Treatment involves lifestyle modification, preventive and rescue medication, and alternative therapies. Behavioral strategies and lifestyle changes can make a tremendous difference, Dr. Barad said. Keep to a routine and stick to schedules for meals, exercise, and sleep. The idea is to optimize patterns to reduce stress and control triggers. She also recommends sticking to a low dose of caffeine, avoiding key food triggers like sulfites (found in red wine and dried fruit), nitrates (found in cured and processed meats), and MSG.
Although there’s no cure, medications can help reduce the frequency and severity of migraines. Preventive medications are used to reduce the frequency, severity, and length of migraines and are taken regularly, often on a daily basis. Patients are first prescribed the lowest dose to allow the body to adjust slowly, since many of these medications have side effects like weight gain, fatigue, and sleep disruption. It takes about six weeks before there is a therapeutic effect, so patients need to be conscientious about going back to their doctor for re-evaluation and follow-up care.

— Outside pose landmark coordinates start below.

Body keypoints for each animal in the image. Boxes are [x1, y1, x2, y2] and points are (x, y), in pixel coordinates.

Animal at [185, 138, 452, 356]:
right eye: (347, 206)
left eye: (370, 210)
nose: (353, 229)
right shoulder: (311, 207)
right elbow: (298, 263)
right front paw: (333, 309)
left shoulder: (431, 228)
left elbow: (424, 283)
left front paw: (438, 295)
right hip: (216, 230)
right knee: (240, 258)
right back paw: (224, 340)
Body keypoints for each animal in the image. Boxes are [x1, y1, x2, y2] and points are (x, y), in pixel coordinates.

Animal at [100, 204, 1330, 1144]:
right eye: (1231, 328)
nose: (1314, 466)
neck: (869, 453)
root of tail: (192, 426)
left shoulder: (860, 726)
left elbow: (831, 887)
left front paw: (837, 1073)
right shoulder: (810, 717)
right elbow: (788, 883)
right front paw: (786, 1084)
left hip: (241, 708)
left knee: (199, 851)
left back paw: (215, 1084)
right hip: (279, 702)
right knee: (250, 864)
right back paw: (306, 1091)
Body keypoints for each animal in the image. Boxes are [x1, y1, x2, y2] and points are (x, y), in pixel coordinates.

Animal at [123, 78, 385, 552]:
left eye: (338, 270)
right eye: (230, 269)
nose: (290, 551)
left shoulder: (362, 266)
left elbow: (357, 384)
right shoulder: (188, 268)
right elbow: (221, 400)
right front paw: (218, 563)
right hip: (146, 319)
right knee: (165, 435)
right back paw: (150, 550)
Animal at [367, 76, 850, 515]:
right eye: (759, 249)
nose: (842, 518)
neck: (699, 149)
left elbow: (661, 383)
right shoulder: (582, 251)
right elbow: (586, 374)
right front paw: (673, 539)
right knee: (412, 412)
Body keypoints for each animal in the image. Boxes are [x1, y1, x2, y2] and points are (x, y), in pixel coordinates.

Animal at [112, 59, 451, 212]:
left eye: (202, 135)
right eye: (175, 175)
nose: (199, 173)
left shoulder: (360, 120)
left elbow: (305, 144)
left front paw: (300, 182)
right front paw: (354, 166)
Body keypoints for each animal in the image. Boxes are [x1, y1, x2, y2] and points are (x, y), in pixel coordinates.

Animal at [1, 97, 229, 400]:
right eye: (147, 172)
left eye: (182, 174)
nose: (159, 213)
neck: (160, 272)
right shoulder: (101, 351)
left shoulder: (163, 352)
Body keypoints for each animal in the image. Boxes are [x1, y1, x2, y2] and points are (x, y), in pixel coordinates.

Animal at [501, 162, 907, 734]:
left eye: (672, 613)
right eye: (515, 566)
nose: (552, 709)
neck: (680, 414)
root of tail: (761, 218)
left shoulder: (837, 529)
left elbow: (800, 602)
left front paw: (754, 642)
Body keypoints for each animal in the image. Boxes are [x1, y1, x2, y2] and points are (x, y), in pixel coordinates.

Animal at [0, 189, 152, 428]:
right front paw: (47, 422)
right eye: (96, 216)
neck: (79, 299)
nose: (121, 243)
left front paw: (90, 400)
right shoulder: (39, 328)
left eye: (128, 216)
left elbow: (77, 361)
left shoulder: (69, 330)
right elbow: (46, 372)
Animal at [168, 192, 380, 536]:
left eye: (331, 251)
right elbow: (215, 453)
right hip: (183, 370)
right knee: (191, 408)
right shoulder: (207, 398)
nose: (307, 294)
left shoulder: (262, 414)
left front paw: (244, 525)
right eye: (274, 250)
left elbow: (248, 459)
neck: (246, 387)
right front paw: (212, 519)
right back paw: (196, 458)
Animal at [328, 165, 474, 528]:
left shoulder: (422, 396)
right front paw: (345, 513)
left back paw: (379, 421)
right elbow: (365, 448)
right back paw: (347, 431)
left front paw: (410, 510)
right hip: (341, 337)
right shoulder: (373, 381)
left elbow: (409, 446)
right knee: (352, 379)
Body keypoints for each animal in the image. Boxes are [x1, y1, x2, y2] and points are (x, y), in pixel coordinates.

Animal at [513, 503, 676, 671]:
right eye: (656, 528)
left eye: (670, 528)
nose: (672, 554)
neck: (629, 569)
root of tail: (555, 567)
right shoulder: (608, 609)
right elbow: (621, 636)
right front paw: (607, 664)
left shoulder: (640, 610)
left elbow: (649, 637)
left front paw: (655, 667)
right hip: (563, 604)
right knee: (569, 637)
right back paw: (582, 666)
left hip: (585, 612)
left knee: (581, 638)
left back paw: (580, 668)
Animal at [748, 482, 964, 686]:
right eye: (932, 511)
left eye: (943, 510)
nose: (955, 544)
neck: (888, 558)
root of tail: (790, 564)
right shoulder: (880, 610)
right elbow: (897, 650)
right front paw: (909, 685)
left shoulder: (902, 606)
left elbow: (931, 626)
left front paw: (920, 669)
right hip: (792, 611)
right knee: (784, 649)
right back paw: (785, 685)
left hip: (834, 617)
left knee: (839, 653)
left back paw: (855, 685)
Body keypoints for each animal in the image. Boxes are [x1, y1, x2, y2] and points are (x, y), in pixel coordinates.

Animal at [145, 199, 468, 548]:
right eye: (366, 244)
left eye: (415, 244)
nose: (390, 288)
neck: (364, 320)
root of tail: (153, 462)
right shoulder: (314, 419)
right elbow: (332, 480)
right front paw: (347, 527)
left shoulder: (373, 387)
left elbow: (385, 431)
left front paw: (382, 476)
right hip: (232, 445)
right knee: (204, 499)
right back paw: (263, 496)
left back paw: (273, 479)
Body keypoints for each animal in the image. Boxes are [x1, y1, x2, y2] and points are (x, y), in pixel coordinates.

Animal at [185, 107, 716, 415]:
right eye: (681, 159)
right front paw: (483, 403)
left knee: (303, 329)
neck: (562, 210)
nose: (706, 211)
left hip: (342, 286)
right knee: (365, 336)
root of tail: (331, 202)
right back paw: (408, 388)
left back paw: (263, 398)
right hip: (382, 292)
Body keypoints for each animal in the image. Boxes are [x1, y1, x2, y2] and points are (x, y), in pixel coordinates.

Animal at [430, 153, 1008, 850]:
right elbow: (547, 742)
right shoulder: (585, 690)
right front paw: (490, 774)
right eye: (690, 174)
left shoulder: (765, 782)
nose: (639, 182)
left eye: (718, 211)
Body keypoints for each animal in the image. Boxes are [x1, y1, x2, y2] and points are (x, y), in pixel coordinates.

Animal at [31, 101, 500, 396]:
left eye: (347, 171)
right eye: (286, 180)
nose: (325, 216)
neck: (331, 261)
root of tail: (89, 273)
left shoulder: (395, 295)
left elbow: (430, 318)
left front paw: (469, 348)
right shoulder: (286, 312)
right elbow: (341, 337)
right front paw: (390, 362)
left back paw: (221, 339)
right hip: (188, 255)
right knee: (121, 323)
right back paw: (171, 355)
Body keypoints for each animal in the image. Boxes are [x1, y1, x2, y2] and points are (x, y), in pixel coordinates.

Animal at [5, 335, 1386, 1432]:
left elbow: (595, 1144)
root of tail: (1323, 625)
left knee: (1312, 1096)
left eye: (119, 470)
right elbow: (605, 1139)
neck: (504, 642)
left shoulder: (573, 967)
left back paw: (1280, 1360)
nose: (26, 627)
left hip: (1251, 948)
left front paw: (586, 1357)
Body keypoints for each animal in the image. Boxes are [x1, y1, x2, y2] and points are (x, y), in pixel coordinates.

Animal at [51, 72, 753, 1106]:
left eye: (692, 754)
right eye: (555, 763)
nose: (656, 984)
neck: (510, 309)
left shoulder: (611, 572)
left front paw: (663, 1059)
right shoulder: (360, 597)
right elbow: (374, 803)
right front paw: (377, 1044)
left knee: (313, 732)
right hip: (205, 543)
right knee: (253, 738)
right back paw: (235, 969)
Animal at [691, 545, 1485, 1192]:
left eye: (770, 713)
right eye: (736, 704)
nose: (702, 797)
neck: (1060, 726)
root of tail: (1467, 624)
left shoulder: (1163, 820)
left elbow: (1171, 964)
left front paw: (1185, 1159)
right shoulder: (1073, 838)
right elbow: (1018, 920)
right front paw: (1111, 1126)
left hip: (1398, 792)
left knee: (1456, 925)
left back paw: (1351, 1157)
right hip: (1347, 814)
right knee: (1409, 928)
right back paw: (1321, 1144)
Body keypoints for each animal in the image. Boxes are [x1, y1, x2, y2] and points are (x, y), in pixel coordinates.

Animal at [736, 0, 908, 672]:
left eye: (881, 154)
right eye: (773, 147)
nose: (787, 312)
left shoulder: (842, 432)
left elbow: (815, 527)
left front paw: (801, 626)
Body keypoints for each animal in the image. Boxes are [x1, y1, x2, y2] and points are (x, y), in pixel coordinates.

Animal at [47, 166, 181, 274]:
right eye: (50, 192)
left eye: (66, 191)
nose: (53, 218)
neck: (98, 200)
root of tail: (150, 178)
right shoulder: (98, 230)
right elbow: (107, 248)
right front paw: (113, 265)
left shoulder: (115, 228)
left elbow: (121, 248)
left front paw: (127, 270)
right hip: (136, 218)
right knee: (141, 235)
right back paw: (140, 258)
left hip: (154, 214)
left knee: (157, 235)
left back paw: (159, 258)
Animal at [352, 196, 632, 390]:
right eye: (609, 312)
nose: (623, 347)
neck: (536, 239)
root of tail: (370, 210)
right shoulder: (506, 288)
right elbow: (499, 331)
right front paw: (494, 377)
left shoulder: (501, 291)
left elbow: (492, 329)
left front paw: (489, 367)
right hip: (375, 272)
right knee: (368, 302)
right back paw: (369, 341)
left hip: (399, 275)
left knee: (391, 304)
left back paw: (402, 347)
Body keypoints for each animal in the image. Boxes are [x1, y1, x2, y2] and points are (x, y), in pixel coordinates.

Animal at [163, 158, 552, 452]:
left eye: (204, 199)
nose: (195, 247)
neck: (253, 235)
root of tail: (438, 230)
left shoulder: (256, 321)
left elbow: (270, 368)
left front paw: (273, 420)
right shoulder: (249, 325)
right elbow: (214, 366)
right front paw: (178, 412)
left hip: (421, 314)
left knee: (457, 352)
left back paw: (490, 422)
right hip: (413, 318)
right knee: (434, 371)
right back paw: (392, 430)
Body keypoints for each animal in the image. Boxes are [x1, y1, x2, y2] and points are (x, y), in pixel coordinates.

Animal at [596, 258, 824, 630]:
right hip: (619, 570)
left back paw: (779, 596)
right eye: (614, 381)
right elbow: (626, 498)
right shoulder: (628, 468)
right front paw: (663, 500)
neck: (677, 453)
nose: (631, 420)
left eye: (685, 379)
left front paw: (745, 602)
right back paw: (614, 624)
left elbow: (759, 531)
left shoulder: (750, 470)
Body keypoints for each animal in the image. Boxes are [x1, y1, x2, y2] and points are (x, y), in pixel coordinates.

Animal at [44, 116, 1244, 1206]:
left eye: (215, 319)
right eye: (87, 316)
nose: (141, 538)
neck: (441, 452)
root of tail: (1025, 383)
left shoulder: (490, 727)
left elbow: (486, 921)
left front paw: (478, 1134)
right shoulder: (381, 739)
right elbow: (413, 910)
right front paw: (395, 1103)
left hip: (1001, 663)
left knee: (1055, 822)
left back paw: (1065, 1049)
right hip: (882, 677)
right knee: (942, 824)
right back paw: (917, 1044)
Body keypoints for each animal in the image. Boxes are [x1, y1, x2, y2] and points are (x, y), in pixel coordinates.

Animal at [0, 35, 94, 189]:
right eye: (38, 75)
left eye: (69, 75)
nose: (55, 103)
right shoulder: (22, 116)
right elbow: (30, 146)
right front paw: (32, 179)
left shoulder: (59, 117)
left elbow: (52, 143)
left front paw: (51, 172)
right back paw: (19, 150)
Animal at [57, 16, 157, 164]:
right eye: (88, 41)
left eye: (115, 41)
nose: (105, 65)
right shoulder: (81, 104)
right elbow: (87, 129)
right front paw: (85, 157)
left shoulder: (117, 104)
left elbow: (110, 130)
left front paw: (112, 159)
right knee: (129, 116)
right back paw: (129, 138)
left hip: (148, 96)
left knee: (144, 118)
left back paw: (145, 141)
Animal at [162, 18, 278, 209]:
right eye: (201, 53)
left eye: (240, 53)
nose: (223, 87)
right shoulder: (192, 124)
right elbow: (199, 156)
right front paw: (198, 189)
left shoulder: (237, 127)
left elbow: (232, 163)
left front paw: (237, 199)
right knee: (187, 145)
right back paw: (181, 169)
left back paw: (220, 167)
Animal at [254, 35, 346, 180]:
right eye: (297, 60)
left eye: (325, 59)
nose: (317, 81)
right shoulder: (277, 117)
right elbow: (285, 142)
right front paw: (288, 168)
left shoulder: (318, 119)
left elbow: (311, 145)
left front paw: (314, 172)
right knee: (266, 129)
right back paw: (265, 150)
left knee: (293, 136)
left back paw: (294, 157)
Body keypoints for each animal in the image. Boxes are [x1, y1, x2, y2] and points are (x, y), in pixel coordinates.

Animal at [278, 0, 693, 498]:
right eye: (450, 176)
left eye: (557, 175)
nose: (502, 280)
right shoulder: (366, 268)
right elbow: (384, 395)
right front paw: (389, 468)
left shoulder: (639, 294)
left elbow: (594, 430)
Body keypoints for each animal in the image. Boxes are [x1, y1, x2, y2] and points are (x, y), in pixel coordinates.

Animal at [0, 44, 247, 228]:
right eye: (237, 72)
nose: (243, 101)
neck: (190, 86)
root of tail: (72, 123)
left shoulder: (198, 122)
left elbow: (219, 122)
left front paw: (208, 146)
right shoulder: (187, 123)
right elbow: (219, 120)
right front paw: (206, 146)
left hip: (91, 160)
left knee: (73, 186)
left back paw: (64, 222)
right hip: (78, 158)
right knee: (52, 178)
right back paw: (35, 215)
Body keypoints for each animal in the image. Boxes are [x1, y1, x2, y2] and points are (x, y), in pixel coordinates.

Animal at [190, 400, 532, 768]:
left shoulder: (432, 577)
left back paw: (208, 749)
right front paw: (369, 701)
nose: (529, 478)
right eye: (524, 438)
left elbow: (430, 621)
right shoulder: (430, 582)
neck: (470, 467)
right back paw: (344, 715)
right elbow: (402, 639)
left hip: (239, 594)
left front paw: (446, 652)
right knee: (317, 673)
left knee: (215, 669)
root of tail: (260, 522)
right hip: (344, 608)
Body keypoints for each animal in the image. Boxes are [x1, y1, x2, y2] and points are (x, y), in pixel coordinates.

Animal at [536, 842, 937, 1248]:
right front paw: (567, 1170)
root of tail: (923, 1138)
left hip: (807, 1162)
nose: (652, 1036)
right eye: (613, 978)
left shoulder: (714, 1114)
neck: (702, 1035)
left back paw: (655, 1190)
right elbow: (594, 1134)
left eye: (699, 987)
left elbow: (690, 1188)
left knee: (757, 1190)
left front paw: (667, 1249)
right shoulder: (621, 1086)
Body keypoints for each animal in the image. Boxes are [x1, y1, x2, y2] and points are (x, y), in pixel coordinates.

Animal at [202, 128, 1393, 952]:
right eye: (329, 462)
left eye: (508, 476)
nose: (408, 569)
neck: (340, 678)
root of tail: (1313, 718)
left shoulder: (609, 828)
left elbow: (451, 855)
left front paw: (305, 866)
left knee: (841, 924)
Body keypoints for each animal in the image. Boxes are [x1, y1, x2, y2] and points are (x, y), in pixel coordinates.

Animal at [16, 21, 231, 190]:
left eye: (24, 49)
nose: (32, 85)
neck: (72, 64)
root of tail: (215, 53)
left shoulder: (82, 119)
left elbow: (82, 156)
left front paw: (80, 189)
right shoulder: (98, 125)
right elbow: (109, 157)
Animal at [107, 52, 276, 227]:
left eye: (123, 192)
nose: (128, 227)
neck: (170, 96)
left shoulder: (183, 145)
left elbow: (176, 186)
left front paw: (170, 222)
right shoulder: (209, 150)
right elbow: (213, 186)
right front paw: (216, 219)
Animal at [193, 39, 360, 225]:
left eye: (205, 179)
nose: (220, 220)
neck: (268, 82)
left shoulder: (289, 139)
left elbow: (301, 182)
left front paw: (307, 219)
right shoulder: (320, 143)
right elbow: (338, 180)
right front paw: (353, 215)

The most effective (Level A) medications include topiramate (an anticonvulsant drug), valproic acid (an anticonvulsant), and beta blockers (which modulate neural pathways). Level B options include selective serotonin re-uptake inhibitors (SSRIs), serotonin and norepinephrine reuptake inhibitors (SNRIs), and tricyclic antidepressant (TCA). Some herbal remedies also appear to have a preventive effect on migraines; these include extract of feverfew, butterbur, and riboflavin.
Acute medication, or “rescue” drugs are used to alleviate the pain of a migraine and work if taken within the first 90 minutes of onset. Triptans has been shown to reduce pain within two hours for most people and appear to alleviate other migraine symptoms, such as nausea and sensitivity to light, noise, and motion. Other treatments include ergot, which is effective but nauseating for most people; dopamine antagonists. NSAIDs (aspirin and ibuprofen) should be used sparingly as a rescue drug, not as a preventive measure, Dr. Barad said.
Multiple studies have shown the benefit of alternative therapies such as biofeedback, acupuncture, and meditation. At migraine onset, Dr. Barad suggests sleep or rest in a dark room. “Sensory deprivation helps to put the ‘gate’ back in place,” she said.
Studies have shown great response using botox for people with chronic headache—15 or more headache days per month—who are not responsive to more than three other treatments. After botox was injected in 31 sites on the head, 40 to 60 percent of the PREEMPT study participants experienced less frequent headaches.
Dihydroergotamine, or DHE, appears to work on intense headaches within 48 hours. A greater occipital nerve block, used in conjunction with medication, cuts off pain messages from a major nerve at each side of the head to help break the cycle of perceived pain. A sphenopalatine ganglion block uses a similar approach to diminish pain messages from the sinuses.
Dr. Barad also described a new approach using a CGRP modulator, which takes a genetic approach to treat migraine by dampening the neuropeptides that excite neuronal activity—a key source of migraine pain. Three monoclonal antibodies are administered monthly as maintenance, and early results have been very promising, she said.
About the Speaker
Meredith Barad, MD, is a clinical assistant professor of anesthesiology and or neurology specializing in pain management and headache disorders. She received her MD from Stanford, where she completed a residency and did her fellowship in pain management. She is Board Certified in pain medicine and neurology from the American Board of Psychiatry and Neurology.